**REQUIREMENT**: An identical copy of the records below is the expected result.

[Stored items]
○ ○ ○
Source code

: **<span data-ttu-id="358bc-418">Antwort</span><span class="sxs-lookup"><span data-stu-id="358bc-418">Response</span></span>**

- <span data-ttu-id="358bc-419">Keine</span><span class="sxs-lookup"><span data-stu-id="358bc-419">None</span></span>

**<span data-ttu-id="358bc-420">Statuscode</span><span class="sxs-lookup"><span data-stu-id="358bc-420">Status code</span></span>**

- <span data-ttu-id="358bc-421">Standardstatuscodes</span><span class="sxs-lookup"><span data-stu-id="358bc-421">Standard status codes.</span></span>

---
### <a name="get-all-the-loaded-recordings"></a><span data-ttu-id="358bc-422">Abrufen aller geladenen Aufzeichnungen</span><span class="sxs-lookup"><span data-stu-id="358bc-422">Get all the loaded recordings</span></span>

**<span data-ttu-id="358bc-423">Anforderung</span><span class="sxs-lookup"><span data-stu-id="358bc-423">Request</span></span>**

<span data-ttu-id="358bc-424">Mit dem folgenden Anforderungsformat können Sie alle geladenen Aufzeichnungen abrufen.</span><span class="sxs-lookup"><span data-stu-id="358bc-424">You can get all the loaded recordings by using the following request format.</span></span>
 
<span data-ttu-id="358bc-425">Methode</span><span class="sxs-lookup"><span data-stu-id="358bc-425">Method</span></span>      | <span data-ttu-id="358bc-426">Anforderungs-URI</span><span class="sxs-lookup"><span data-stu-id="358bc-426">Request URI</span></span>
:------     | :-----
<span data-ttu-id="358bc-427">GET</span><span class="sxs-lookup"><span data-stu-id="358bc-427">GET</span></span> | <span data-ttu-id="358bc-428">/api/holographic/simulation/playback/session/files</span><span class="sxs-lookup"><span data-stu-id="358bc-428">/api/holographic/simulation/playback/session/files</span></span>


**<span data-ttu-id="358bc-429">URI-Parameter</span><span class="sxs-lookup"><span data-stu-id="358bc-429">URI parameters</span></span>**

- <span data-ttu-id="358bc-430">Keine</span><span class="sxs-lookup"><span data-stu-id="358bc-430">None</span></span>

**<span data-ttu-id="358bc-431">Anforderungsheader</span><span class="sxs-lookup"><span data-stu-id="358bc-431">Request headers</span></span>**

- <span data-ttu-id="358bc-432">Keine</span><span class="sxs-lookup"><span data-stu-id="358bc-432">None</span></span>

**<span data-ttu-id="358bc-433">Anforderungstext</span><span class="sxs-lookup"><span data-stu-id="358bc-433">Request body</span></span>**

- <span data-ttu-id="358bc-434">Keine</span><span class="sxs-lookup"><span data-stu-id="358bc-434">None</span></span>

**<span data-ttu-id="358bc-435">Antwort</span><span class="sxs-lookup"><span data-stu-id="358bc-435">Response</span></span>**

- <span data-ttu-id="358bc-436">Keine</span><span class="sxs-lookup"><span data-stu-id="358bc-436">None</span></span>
○ ○ ○
**RESPONSE**:
Source code

: **<span data-ttu-id="358bc-418">Antwort</span><span class="sxs-lookup"><span data-stu-id="358bc-418">Response</span></span>**

- <span data-ttu-id="358bc-419">Keine</span><span class="sxs-lookup"><span data-stu-id="358bc-419">None</span></span>

**<span data-ttu-id="358bc-420">Statuscode</span><span class="sxs-lookup"><span data-stu-id="358bc-420">Status code</span></span>**

- <span data-ttu-id="358bc-421">Standardstatuscodes</span><span class="sxs-lookup"><span data-stu-id="358bc-421">Standard status codes.</span></span>

---
### <a name="get-all-the-loaded-recordings"></a><span data-ttu-id="358bc-422">Abrufen aller geladenen Aufzeichnungen</span><span class="sxs-lookup"><span data-stu-id="358bc-422">Get all the loaded recordings</span></span>

**<span data-ttu-id="358bc-423">Anforderung</span><span class="sxs-lookup"><span data-stu-id="358bc-423">Request</span></span>**

<span data-ttu-id="358bc-424">Mit dem folgenden Anforderungsformat können Sie alle geladenen Aufzeichnungen abrufen.</span><span class="sxs-lookup"><span data-stu-id="358bc-424">You can get all the loaded recordings by using the following request format.</span></span>
 
<span data-ttu-id="358bc-425">Methode</span><span class="sxs-lookup"><span data-stu-id="358bc-425">Method</span></span>      | <span data-ttu-id="358bc-426">Anforderungs-URI</span><span class="sxs-lookup"><span data-stu-id="358bc-426">Request URI</span></span>
:------     | :-----
<span data-ttu-id="358bc-427">GET</span><span class="sxs-lookup"><span data-stu-id="358bc-427">GET</span></span> | <span data-ttu-id="358bc-428">/api/holographic/simulation/playback/session/files</span><span class="sxs-lookup"><span data-stu-id="358bc-428">/api/holographic/simulation/playback/session/files</span></span>


**<span data-ttu-id="358bc-429">URI-Parameter</span><span class="sxs-lookup"><span data-stu-id="358bc-429">URI parameters</span></span>**

- <span data-ttu-id="358bc-430">Keine</span><span class="sxs-lookup"><span data-stu-id="358bc-430">None</span></span>

**<span data-ttu-id="358bc-431">Anforderungsheader</span><span class="sxs-lookup"><span data-stu-id="358bc-431">Request headers</span></span>**

- <span data-ttu-id="358bc-432">Keine</span><span class="sxs-lookup"><span data-stu-id="358bc-432">None</span></span>

**<span data-ttu-id="358bc-433">Anforderungstext</span><span class="sxs-lookup"><span data-stu-id="358bc-433">Request body</span></span>**

- <span data-ttu-id="358bc-434">Keine</span><span class="sxs-lookup"><span data-stu-id="358bc-434">None</span></span>

**<span data-ttu-id="358bc-435">Antwort</span><span class="sxs-lookup"><span data-stu-id="358bc-435">Response</span></span>**

- <span data-ttu-id="358bc-436">Keine</span><span class="sxs-lookup"><span data-stu-id="358bc-436">None</span></span>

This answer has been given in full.